■ Required action:
When you reach the line in the data below that contains "51: (852, 87, 1.24)", please start repeating lines exactly, and stop after the line that contains "68: (507, 460, 0.28)", repeating nothing else.

■ Data for this task:
BEGIN

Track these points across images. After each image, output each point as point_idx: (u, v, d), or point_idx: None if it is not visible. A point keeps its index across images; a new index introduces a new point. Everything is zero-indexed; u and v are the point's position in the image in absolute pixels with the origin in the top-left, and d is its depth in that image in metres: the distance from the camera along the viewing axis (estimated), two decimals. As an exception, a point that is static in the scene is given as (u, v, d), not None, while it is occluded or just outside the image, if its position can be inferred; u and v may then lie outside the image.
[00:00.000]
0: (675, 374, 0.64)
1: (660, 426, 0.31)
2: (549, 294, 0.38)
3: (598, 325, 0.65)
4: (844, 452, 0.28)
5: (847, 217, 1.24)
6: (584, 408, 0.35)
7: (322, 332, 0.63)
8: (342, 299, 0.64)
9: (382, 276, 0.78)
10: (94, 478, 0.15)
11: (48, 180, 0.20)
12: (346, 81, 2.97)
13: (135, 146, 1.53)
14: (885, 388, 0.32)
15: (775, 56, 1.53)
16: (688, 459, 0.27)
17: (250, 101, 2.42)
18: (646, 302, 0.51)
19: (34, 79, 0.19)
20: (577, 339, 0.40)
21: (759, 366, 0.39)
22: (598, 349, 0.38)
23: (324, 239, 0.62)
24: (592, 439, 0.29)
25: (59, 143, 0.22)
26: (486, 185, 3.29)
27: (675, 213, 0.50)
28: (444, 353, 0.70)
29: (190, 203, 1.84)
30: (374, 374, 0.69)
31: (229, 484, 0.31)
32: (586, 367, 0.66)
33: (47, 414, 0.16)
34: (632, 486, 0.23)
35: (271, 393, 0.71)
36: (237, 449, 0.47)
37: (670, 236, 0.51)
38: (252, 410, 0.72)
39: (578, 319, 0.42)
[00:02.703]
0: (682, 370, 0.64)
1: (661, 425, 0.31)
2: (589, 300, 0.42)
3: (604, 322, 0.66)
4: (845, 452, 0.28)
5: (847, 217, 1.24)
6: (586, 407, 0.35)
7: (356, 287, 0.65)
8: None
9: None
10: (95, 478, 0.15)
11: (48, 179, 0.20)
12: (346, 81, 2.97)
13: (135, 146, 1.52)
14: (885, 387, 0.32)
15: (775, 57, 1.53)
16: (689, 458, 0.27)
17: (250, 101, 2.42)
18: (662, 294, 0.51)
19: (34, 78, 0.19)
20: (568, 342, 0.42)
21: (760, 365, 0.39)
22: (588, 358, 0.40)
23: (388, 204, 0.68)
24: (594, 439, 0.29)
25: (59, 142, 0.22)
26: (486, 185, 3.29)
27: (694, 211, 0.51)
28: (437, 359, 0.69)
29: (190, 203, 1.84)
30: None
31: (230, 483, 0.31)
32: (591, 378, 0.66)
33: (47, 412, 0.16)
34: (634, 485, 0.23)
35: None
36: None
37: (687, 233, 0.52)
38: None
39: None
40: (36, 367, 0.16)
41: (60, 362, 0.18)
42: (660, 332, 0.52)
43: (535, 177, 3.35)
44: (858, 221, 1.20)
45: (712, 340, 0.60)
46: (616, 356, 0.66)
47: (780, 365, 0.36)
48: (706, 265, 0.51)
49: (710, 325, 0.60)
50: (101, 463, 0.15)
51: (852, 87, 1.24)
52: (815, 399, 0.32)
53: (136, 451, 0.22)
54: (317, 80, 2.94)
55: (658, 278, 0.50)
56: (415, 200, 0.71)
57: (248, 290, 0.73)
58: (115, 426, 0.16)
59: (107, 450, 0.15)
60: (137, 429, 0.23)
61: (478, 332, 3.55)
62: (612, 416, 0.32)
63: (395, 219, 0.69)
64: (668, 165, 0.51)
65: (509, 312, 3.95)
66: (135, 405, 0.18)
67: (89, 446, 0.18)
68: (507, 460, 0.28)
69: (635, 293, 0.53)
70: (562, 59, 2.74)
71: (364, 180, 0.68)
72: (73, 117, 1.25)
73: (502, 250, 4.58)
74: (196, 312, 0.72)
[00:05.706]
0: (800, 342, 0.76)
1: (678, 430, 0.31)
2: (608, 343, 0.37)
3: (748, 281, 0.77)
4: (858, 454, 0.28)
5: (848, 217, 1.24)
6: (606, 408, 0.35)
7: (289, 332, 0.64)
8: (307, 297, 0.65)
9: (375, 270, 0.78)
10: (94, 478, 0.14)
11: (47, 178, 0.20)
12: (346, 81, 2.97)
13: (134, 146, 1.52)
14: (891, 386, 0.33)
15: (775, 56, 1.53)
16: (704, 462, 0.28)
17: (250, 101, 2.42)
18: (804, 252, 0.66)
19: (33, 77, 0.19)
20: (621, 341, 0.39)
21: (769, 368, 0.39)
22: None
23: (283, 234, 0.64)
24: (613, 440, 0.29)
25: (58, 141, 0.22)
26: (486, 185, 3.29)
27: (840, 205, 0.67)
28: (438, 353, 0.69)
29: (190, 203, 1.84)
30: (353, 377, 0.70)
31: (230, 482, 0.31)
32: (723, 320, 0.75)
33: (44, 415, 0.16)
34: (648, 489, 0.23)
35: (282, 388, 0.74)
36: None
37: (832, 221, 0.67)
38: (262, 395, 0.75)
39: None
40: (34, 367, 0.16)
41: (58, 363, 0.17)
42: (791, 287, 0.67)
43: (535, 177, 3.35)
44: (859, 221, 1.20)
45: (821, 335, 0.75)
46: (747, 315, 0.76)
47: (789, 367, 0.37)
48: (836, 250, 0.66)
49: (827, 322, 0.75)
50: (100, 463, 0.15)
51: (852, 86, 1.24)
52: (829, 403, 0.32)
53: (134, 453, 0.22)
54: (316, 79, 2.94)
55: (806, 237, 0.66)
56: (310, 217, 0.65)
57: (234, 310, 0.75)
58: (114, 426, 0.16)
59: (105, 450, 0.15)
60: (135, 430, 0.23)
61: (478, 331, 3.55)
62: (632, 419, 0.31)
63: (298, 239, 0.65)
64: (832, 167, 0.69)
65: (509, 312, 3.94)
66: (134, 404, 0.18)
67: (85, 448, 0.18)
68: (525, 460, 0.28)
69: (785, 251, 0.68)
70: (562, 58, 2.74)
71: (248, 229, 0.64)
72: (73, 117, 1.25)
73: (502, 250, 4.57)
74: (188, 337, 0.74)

END

■ Answer space:
51: (852, 87, 1.24)
52: (815, 399, 0.32)
53: (136, 451, 0.22)
54: (317, 80, 2.94)
55: (658, 278, 0.50)
56: (415, 200, 0.71)
57: (248, 290, 0.73)
58: (115, 426, 0.16)
59: (107, 450, 0.15)
60: (137, 429, 0.23)
61: (478, 332, 3.55)
62: (612, 416, 0.32)
63: (395, 219, 0.69)
64: (668, 165, 0.51)
65: (509, 312, 3.95)
66: (135, 405, 0.18)
67: (89, 446, 0.18)
68: (507, 460, 0.28)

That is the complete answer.